INSTRUCTION A ::
Reproduce the maple tree patch message in full, without altering any character.

******************************

* [RFC PATCH v6.6] maple_tree: Fix mas_prealloc() reset
@ 2025-04-28 18:40 Liam R. Howlett
2025-04-28 21:08 ` Suren Baghdasaryan
0 siblings, 1 reply; 3+ messages in thread
From: Liam R. Howlett @ 2025-04-28 18:40 UTC (permalink / raw)
To: Liam R . Howlett
Cc: sidhartha.kumar, maple-tree, linux-mm, linux-kernel,
Zhaoyang Huang, Hailong Liu, Lorenzo Stoakes, Suren Baghdasaryan,
zhangpeng . 00 @ bytedance . com, Steve Kang, Matthew Wilcox
A previously used maple state may not be in the correct state for the
preallocation to correctly calculate the number of nodes necessary for the
configured store operation.

******************************

INSTRUCTION B ::
In the part of the records that opens with their first line and closes with the line containing "building: (5, 494)", replace "satellite" with "aerial" and leave everything else unchanged. Return only those updated lines.

******************************

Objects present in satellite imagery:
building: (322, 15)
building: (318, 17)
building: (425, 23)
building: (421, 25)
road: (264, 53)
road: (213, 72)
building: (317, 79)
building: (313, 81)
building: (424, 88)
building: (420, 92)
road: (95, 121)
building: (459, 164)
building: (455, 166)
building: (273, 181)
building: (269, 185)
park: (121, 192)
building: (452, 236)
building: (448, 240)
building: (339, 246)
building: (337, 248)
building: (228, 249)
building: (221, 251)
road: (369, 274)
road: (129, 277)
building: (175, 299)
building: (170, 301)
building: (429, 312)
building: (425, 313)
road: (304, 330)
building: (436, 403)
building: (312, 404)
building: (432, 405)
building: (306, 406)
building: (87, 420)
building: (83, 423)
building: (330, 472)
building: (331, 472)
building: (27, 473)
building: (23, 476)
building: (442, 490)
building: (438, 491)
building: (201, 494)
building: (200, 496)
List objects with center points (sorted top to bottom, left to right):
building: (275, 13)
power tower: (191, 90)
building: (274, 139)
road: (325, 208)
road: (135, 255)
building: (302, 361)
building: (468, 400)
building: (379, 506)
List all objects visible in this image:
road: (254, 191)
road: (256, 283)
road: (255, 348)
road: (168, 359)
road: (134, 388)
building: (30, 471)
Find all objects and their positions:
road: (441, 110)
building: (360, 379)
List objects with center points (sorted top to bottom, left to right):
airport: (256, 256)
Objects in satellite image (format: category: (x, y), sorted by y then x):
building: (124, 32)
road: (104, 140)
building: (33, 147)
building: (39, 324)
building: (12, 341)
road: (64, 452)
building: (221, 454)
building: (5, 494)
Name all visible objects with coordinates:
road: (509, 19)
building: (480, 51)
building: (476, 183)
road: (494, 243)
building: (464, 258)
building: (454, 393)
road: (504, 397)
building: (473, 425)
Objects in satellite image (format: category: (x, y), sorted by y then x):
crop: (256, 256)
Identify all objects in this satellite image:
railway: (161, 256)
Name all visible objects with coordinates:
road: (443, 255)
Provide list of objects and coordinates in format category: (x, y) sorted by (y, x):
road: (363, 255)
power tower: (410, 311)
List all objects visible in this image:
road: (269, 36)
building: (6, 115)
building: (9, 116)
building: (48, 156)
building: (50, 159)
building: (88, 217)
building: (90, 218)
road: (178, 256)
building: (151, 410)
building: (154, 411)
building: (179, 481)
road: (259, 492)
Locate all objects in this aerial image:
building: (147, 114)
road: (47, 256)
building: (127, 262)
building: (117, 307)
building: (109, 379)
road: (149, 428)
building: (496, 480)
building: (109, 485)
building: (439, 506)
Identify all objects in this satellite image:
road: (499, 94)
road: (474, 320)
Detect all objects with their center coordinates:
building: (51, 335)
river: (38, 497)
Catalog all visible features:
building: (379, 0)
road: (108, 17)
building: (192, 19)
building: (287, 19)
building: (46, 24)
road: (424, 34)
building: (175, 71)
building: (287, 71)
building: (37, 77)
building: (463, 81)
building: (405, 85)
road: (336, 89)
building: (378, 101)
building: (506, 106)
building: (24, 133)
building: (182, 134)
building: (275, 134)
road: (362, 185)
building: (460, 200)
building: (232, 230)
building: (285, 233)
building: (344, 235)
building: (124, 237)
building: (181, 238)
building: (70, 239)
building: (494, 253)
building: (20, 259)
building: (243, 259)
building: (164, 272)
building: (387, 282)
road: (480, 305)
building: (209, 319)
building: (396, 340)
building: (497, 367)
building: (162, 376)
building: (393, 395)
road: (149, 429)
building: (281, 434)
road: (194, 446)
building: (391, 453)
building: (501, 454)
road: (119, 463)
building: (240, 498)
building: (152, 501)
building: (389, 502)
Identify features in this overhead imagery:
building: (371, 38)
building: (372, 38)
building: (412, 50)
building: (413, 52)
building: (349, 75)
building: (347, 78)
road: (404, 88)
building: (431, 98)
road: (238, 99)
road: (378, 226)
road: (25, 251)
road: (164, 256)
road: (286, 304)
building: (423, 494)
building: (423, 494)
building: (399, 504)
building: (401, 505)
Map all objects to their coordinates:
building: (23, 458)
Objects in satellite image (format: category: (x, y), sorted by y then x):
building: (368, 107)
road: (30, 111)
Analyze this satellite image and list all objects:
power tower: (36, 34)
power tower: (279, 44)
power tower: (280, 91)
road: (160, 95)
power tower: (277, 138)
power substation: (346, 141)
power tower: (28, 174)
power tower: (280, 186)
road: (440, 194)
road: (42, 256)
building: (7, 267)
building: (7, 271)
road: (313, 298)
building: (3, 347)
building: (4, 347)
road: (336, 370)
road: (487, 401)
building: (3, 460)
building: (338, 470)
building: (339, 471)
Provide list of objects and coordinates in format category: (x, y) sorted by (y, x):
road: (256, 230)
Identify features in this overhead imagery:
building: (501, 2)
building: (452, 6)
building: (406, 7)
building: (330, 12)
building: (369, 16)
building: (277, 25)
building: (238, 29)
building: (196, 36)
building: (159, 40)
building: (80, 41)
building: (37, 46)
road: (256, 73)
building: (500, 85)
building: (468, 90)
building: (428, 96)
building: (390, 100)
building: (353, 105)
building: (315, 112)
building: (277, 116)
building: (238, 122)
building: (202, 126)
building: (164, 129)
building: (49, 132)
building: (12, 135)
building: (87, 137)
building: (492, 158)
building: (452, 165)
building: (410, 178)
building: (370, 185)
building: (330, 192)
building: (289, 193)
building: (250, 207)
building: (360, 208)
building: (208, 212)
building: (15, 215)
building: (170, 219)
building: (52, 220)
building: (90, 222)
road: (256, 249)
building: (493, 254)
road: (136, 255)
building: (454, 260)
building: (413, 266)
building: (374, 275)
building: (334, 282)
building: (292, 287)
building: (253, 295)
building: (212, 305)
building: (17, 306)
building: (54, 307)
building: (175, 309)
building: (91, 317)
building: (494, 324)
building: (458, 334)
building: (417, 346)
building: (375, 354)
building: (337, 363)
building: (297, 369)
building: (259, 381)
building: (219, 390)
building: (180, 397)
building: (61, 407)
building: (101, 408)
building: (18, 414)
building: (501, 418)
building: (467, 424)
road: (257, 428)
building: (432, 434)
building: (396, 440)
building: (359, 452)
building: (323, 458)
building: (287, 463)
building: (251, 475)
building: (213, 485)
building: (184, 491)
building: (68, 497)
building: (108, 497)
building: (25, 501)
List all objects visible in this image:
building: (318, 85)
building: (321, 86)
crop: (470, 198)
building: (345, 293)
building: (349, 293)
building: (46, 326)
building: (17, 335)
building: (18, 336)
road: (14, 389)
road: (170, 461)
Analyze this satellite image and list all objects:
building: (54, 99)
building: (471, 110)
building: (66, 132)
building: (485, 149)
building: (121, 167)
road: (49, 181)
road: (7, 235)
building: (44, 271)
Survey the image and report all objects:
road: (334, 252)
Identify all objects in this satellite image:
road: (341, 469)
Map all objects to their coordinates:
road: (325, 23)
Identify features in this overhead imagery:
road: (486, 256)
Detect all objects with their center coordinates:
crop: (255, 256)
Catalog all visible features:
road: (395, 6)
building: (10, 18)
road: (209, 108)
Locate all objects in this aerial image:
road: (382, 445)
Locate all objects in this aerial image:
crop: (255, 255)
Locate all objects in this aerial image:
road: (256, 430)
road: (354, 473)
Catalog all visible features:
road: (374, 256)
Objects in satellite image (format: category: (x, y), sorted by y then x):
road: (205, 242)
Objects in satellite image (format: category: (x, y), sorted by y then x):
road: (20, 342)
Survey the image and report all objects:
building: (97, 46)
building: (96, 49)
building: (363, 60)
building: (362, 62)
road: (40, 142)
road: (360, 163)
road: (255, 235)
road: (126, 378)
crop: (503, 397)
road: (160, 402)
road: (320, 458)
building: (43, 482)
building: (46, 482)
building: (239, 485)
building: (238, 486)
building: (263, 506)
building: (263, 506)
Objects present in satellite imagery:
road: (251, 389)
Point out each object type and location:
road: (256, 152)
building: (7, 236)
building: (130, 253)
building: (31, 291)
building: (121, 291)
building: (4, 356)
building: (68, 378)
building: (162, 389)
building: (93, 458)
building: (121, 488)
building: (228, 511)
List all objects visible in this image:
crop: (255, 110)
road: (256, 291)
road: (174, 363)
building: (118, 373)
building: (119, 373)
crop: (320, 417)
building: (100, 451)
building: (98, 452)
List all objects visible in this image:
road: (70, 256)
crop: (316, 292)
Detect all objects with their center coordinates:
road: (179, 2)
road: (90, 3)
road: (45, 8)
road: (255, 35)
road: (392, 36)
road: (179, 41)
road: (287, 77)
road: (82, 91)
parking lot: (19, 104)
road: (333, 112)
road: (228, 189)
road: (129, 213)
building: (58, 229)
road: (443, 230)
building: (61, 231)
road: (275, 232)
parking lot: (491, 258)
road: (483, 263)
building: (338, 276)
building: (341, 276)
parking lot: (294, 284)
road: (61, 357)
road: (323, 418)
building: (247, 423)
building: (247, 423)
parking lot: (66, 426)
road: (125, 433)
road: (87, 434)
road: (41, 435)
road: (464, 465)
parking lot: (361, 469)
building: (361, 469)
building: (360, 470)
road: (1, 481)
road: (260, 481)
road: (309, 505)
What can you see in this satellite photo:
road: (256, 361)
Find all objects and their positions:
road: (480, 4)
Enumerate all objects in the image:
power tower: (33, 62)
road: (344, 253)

******************************

WRITTEN ANSWER A ::
* [RFC PATCH v6.6] maple_tree: Fix mas_prealloc() reset
@ 2025-04-28 18:40 Liam R. Howlett
2025-04-28 21:08 ` Suren Baghdasaryan
0 siblings, 1 reply; 3+ messages in thread
From: Liam R. Howlett @ 2025-04-28 18:40 UTC (permalink / raw)
To: Liam R . Howlett
Cc: sidhartha.kumar, maple-tree, linux-mm, linux-kernel,
Zhaoyang Huang, Hailong Liu, Lorenzo Stoakes, Suren Baghdasaryan,
zhangpeng . 00 @ bytedance . com, Steve Kang, Matthew Wilcox
A previously used maple state may not be in the correct state for the
preallocation to correctly calculate the number of nodes necessary for the
configured store operation.

WRITTEN ANSWER B ::
Objects present in aerial imagery:
building: (322, 15)
building: (318, 17)
building: (425, 23)
building: (421, 25)
road: (264, 53)
road: (213, 72)
building: (317, 79)
building: (313, 81)
building: (424, 88)
building: (420, 92)
road: (95, 121)
building: (459, 164)
building: (455, 166)
building: (273, 181)
building: (269, 185)
park: (121, 192)
building: (452, 236)
building: (448, 240)
building: (339, 246)
building: (337, 248)
building: (228, 249)
building: (221, 251)
road: (369, 274)
road: (129, 277)
building: (175, 299)
building: (170, 301)
building: (429, 312)
building: (425, 313)
road: (304, 330)
building: (436, 403)
building: (312, 404)
building: (432, 405)
building: (306, 406)
building: (87, 420)
building: (83, 423)
building: (330, 472)
building: (331, 472)
building: (27, 473)
building: (23, 476)
building: (442, 490)
building: (438, 491)
building: (201, 494)
building: (200, 496)
List objects with center points (sorted top to bottom, left to right):
building: (275, 13)
power tower: (191, 90)
building: (274, 139)
road: (325, 208)
road: (135, 255)
building: (302, 361)
building: (468, 400)
building: (379, 506)
List all objects visible in this image:
road: (254, 191)
road: (256, 283)
road: (255, 348)
road: (168, 359)
road: (134, 388)
building: (30, 471)
Find all objects and their positions:
road: (441, 110)
building: (360, 379)
List objects with center points (sorted top to bottom, left to right):
airport: (256, 256)
Objects in aerial image (format: category: (x, y), sorted by y then x):
building: (124, 32)
road: (104, 140)
building: (33, 147)
building: (39, 324)
building: (12, 341)
road: (64, 452)
building: (221, 454)
building: (5, 494)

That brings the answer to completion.